Extract provided →
Start
API Reference
=============

This page contains the complete API reference for phrasplit.

Main Functions
--------------

.. module:: phrasplit

split_sentences
^^^^^^^^^^^^^^^

.. autofunction:: phrasplit.split_sentences

**Example:**

.. code-block:: python

   from phrasplit import split_sentences

   text = "Dr. Smith is here. She has a Ph.D. in Chemistry."
   sentences = split_sentences(text)
   # ['Dr. Smith is here.', 'She has a Ph.D. in Chemistry.']

   # Disable colon splitting
   text = "Note: This is important."
   sentences = split_sentences(text, split_on_colon=False)
   # ['Note: This is important.']

split_clauses
^^^^^^^^^^^^^

.. autofunction:: phrasplit.split_clauses

**Example:**

.. code-block:: python

   from phrasplit import split_clauses

   text = "I like coffee, and I like tea."
   clauses = split_clauses(text)
   # ['I like coffee,', 'and I like tea.']

split_paragraphs
^^^^^^^^^^^^^^^^

.. autofunction:: phrasplit.split_paragraphs

**Example:**

.. code-block:: python

   from phrasplit import split_paragraphs

   text = "First paragraph.\n\nSecond paragraph."
   paragraphs = split_paragraphs(text)
   # ['First paragraph.', 'Second paragraph.']

split_text
^^^^^^^^^^

.. autofunction:: phrasplit.split_text

**Example:**

.. code-block:: python

   from phrasplit import split_text, Segment

   text = "First sentence. Second sentence.\n\nNew paragraph."
   segments = split_text(text, mode="sentence")
End
Written request 1 →
Render the part of the rows that opens with the line containing "genus: Psilostrophe" and runs through the end of the rows as a Markdown table with the columns No. and Line, leaving out any blank lines.
The API reference and the rows below it come from unrelated sources.

Data entries →
Start
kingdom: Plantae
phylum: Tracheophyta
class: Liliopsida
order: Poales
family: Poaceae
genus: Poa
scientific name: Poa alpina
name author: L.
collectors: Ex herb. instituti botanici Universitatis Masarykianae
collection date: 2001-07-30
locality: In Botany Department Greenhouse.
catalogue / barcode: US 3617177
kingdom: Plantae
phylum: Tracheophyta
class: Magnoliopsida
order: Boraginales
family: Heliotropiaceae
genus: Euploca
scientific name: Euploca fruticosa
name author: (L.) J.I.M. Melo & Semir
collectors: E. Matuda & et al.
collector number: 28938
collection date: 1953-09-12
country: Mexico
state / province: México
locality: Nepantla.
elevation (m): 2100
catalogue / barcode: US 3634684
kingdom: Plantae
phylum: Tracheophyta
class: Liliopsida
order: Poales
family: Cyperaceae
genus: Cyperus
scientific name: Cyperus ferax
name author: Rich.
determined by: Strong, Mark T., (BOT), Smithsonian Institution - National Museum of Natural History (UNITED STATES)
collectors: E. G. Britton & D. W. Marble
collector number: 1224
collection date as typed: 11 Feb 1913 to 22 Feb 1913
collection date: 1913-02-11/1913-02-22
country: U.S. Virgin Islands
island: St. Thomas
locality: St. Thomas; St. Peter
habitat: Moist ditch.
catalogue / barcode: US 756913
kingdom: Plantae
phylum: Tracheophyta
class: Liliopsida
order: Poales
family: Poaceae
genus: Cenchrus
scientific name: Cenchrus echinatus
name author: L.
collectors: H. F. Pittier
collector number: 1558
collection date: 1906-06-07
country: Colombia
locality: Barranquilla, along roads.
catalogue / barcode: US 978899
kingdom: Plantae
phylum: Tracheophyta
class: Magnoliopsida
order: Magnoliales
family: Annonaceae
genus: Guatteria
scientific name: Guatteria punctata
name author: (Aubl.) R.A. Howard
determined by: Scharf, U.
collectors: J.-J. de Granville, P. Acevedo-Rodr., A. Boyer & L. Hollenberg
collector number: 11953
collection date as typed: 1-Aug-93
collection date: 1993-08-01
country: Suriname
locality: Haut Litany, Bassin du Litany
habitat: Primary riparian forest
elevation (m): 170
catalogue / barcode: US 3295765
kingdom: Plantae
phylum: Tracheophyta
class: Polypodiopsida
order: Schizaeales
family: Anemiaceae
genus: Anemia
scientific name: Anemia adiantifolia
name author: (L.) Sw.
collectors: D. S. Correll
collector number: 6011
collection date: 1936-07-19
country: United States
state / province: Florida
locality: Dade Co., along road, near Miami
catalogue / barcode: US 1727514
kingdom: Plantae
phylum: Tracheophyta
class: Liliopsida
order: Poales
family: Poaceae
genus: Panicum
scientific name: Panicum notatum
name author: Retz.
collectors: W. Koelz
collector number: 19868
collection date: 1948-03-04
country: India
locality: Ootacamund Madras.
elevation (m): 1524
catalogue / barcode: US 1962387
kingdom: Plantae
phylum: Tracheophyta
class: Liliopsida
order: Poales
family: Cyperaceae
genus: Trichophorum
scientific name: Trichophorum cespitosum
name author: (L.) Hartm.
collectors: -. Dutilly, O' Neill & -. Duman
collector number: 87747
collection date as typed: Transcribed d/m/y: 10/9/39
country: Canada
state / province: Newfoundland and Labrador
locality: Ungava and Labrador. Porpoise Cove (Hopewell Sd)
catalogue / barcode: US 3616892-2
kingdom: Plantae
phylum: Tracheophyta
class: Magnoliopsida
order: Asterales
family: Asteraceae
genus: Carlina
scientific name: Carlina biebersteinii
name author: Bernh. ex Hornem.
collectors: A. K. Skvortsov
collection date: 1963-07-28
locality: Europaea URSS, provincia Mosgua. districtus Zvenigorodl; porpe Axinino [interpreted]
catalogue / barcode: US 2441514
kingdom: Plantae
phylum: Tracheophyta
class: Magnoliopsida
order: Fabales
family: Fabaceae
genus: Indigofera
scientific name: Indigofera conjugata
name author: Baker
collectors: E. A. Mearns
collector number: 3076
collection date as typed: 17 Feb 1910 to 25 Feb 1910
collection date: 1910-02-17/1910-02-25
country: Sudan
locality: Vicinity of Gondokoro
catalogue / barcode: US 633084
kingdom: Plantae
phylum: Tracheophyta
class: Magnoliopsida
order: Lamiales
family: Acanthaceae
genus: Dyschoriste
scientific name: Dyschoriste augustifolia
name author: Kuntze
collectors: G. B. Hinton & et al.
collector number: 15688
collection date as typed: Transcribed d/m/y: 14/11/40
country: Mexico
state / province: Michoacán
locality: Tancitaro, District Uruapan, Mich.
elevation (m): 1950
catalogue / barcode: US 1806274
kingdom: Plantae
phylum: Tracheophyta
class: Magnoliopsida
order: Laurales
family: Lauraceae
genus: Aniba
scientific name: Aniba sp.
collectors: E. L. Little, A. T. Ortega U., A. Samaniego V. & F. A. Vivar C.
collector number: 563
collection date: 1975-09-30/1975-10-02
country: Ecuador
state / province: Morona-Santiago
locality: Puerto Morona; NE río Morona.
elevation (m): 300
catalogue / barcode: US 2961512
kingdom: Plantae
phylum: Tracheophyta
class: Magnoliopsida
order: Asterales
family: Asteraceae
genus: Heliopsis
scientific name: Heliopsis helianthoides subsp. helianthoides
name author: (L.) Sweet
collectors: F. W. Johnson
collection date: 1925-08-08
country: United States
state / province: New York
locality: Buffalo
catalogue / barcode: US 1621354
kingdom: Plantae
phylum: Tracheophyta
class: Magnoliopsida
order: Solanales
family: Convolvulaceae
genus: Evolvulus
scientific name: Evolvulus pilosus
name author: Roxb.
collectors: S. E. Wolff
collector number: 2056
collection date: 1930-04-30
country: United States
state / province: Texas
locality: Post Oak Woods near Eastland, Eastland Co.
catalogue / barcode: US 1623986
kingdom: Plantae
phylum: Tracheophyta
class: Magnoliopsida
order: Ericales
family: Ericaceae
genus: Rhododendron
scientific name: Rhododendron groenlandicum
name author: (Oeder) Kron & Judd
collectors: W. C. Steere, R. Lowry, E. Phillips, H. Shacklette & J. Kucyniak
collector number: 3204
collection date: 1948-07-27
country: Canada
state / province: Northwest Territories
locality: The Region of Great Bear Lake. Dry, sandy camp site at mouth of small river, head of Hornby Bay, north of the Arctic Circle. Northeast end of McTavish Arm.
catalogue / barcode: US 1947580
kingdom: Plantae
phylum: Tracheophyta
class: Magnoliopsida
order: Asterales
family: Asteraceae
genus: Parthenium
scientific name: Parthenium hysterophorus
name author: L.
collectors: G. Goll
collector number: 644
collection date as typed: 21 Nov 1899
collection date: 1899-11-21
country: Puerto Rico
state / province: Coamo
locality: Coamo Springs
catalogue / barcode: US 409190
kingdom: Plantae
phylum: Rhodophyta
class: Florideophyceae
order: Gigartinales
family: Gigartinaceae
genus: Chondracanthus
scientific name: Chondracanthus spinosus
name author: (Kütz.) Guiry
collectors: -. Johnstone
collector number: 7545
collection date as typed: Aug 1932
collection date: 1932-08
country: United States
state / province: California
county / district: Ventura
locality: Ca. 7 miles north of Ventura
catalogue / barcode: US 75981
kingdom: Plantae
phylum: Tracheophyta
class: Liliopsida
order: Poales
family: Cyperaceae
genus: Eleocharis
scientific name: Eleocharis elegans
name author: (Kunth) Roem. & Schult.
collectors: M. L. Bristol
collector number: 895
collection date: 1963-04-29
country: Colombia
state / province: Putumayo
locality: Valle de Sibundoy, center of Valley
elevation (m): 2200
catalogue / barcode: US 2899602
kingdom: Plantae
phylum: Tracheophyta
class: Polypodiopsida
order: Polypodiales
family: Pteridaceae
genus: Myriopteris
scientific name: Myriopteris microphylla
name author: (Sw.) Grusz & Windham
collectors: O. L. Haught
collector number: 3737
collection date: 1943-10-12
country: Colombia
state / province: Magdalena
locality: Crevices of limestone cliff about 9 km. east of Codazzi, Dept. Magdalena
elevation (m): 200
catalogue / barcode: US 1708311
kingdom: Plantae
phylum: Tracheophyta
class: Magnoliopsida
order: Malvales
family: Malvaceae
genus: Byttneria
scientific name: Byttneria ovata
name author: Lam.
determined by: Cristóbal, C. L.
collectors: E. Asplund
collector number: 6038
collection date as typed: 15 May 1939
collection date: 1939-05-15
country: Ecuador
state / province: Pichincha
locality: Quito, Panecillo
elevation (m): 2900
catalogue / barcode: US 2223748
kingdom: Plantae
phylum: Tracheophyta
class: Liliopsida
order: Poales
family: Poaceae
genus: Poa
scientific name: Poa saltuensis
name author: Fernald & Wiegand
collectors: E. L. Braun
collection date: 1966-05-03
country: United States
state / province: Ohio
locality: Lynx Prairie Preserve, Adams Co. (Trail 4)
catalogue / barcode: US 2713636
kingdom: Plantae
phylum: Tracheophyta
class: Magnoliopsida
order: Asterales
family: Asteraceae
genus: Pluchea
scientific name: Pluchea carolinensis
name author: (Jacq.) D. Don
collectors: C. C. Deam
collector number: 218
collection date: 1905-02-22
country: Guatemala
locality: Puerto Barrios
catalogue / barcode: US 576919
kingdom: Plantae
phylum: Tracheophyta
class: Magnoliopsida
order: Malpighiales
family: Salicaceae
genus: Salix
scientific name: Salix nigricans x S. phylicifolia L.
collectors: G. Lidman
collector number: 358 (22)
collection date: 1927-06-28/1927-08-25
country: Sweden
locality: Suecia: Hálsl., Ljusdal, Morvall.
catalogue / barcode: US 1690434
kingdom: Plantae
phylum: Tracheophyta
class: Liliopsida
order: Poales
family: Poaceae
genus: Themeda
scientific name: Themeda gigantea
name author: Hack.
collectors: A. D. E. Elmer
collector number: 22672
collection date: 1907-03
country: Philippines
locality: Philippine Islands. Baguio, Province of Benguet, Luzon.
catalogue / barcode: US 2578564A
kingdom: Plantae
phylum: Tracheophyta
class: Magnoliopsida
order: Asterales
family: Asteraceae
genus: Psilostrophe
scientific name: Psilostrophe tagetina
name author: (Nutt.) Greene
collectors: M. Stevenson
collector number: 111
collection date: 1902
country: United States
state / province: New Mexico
End
Written request 2 →
In the API reference, what argument does the example pass to split_sentences to turn off colon splitting?

Full output 1 →
| No. | Line |
|---|---|
| 1 | genus: Psilostrophe |
| 2 | scientific name: Psilostrophe tagetina |
| 3 | name author: (Nutt.) Greene |
| 4 | collectors: M. Stevenson |
| 5 | collector number: 111 |
| 6 | collection date: 1902 |
| 7 | country: United States |
| 8 | state / province: New Mexico |

Full output 2 →
split_on_colon=False